La finance s’invite au débat
La pression s’est fortement accrue jeudi sur les séparatistes au pouvoir en Catalogne, ses deux principales banques menaçant de transférer leur siège ailleurs en Espagne, tandis que la justice interdisait une séance parlementaire prévue lundi sur l’indépendance.
Ces deux sévères avertissements tombés coup sur coup visent le gouvernement indépendantiste de Carles Puigdemont, qui a déclenché une crise politique sans précédent en Espagne depuis que le pays est redevenu démocratique, en 1977.
À la mi-journée, la Cour constitutionnelle espagnole a suspendu la séance prévue lundi au Parlement catalan, au cours de laquelle il envisageait une déclaration unilatérale d’indépendance de cette riche région pesant près de 20% du PIB espagnol.
Puis, Banco Sabadell, la deuxième banque de Catalogne — cinquième en Espagne — a annoncé le transfert de son siège social à Alicante (sud-est), après la dégringolade de son cours en Bourse la veille. La procédure ne concerne pas le personnel et démarrera vendredi.
CaixaBank, troisième banque d’Espagne, réunira pour sa part vendredi un conseil d’administration extraordinaire pour décider elle aussi d’un éventuel changement de siège social.
L’impasse est totale entre le gouvernement espagnol du conservateur Mariano Rajoy et les autorités catalanes, à l’origine du référendum d’indépendance interdit de dimanche qu’elles assurent avoir remporté.
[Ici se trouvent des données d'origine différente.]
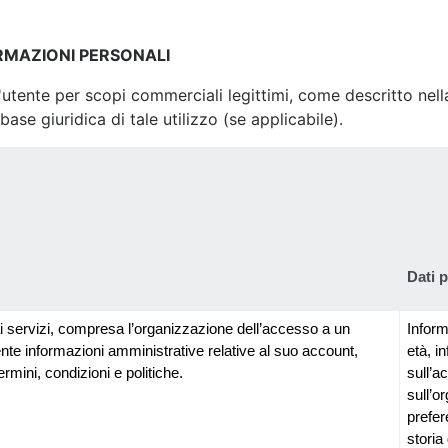
ORMAZIONI PERSONALI
l'utente per scopi commerciali legittimi, come descritto ne
base giuridica di tale utilizzo (se applicabile).
Dati 
ai servizi, compresa l’organizzazione dell’accesso a un 
Inform
ente informazioni amministrative relative al suo account, 
età, i
rmini, condizioni e politiche.
sull’a
sull’o
prefer
storia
La crise, qui menace de déstabiliser l’Europe un peu plus d’un an après le Brexit, s’est encore aggravée après les brutalités policières ayant émaillé ce référendum, faisant au moins 92 blessés parmi 844 personnes ayant sollicité une «assistance sanitaire» pendant la journée.
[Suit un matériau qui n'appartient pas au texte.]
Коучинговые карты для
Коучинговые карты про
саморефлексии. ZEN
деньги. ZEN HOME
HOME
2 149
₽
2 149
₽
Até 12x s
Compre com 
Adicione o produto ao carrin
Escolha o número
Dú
Depuis, en dépit de multiples offres de médiation, aucun rapprochement ne s’est produit.
En suspendant la séance plénière qui devait être consacrée à examiner les résultats du référendum, la cour prévient en outre la présidente indépendantiste du Parlement, Carme Forcadell, et les membres du bureau des présidents de cette assemblée des risques pénaux encourus s’ils ignorent cette suspension.
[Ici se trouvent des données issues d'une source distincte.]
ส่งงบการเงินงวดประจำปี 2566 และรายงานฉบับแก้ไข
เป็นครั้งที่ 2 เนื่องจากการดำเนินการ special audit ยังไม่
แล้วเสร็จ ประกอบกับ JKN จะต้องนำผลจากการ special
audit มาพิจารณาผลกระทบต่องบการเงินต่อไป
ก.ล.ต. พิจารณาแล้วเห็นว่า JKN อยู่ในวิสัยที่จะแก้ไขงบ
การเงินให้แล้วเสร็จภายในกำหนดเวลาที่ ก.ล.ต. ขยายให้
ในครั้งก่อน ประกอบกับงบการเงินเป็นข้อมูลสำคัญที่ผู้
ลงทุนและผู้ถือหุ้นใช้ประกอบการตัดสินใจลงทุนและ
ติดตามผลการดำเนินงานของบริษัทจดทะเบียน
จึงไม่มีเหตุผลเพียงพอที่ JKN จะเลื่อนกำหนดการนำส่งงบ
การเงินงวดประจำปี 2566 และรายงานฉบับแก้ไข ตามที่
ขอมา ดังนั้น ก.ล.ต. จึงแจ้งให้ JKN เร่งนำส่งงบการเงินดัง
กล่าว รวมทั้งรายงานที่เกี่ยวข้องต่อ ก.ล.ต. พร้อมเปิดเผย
Mais l’exécutif catalan et la majorité séparatiste du Parlement (72 élus sur 135) ont toujours ignoré les décisions de la Cour depuis qu’elle a déclaré que le référendum était contraire à la Constitution, ce qu’ils pourraient encore faire lundi.
Anxiétés
Pendant ce temps, les milieux économiques se montraient de plus en plus anxieux.
L’agence de notation financière Fitch a annoncé jeudi soir qu’elle avait placé sous surveillance en vue d’un éventuel abaissement la note de la dette de la Catalogne, déjà en catégorie spéculative «BB», en raison des «événements imprévisibles» qui pourraient advenir.
Banco Sabadell et CaixaBank craignent d’être exclues de la zone euro si elles restent dans une Catalogne indépendante.
De fait, si la Catalogne devenait indépendante, elle «ne serait pas membres» de l’UE, a rappelé Pierre Moscovici, commissaire européen aux Affaires économiques, dans l’émission Questions d’info LCP-franceinfo-Le Monde-AFP.
Sur le plan international, la crise a provoqué le report à la mi-décembre d’un sommet des pays du sud de l’Union européenne, prévu à Chypre mardi et auquel M. Rajoy devait participer avec des chefs d’État et de gouvernement de Chypre, de France, du Portugal, de Grèce, d’Italie et de Malte. Nicosie a annoncé avoir pris cette décision «en raison du débat sensible » qui a lieu en Espagne.
Selon le gouvernement séparatiste, qui n’a pas encore publié des résultats définitifs du scrutin, le «oui» à l’indépendance l’a emporté avec près de 90% des suffrages et un taux de participation de 42%.
Dans une allocution télévisée diffusée mercredi soir, M. Puigdemont a vivement critiqué le message du roi Felipe VI aux Espagnols sur la crise, où il avait dénoncé la « déloyauté» de l’exécutif catalan. Il a estimé que le roi avait « délibérément ignoré des millions de Catalans» scandalisés par les violences policières.
Soufflant le chaud et le froid, il a insisté sur son souhait d’une médiation pour résoudre la crise, mais il a aussi souligné que ses partisans étaient plus près «de leur désir historique» : l’indépendance.
La réponse de Madrid a été une fin de non-recevoir.